The second issue that the court did not consider was whether or not the transaction could have been considered to be a lease intended as security (or disguised loan) or a true lease. Although there is a two prong test to determine whether a lease is a true lease or lease intended as security, Courts generally focus on whether the purchase option at the end of the lease term is nominal to make the determination whether the lease is a true lease or a lease intended as security . If the lease is not a true lease and instead is simply a loan creating a security interest in the equipment, the lessee is the owner of the equipment and is in effect paying off a secured loan from the lessor. In such event, the lessor, who is nothing more than a lender, has no right to any further payments after the secured loan is paid in full. Whether a 10% purchase option is considered nominal and creates a lease intended as security or a true lease was irrelevant in the court’s opinion. Instead, the court focused on the fact that because the lease stated “unless the purchase option price is $. . .” it was irrelevant whether the lease was a true lease or lease intended as security. What if the purchase option was 1% of the original cost of the equipment rather than 10%? What if the purchase option was $101 rather than $1? Would it be fair to the lessee under those circumstances to be required to pay $100,076.98 for something it could have acquired for $101? Since such a lease would have all of the profit the lessor required paid throughout the term of the lease, receiving renewal payments in that circumstance is a massive windfall. Moreover, if the lease had a $101 purchase option, then the lease clearly was a lease intended as security under anyone’s laws and the lessee was the owner of the equipment.
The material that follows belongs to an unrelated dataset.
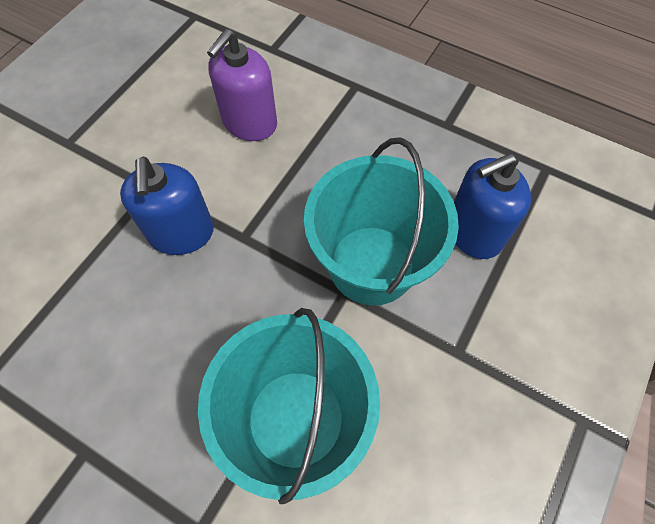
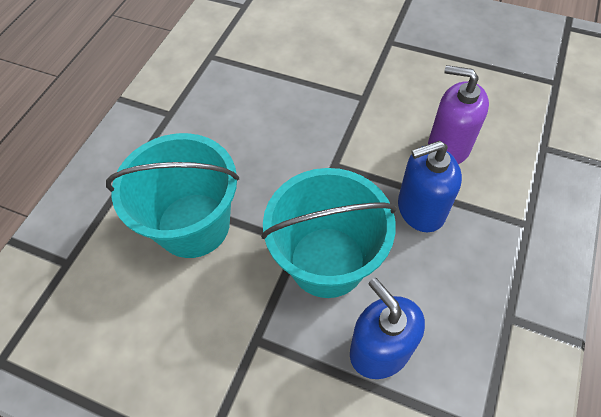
camera: 85 degrees right, 5 degrees down
(181, 233) = (329, 125): blue soap dispenser -> blue soap dispenser (420, 209)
Thus, while lessors can embrace this decision as enforcing the terms of the lease contract, the decision is badly flawed because its reasoning did not take into account either the benefit of the bargain analysis with respect to the transaction or whether or not the lessee was truly the owner of the equipment and the transaction was a secured loan and not a true lease.
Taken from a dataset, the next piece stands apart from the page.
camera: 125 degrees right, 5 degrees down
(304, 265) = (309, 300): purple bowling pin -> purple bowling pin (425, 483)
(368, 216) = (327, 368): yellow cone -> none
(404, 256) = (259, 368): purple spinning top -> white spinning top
Court decisions which do not strike a balance between law and equity cause legislators to continue their attempts to further regulate the leasing industry through legislation such as automatic renewal legislation. Therefore, lessors should recognize that they should not continue to collect rent after the end of the term of the lease when the transaction is actually a lease intended as security or—as otherwise stated—a loan with a security interest. This practice is simply not the right way to treat customers and it is not worth the risk to a lessor’s reputation and the chance of further regulation in the industry.

Andrew K. Alper is a partner with the law firm of Frandzel Robbins Bloom & Csato, L.C. in Los Angeles.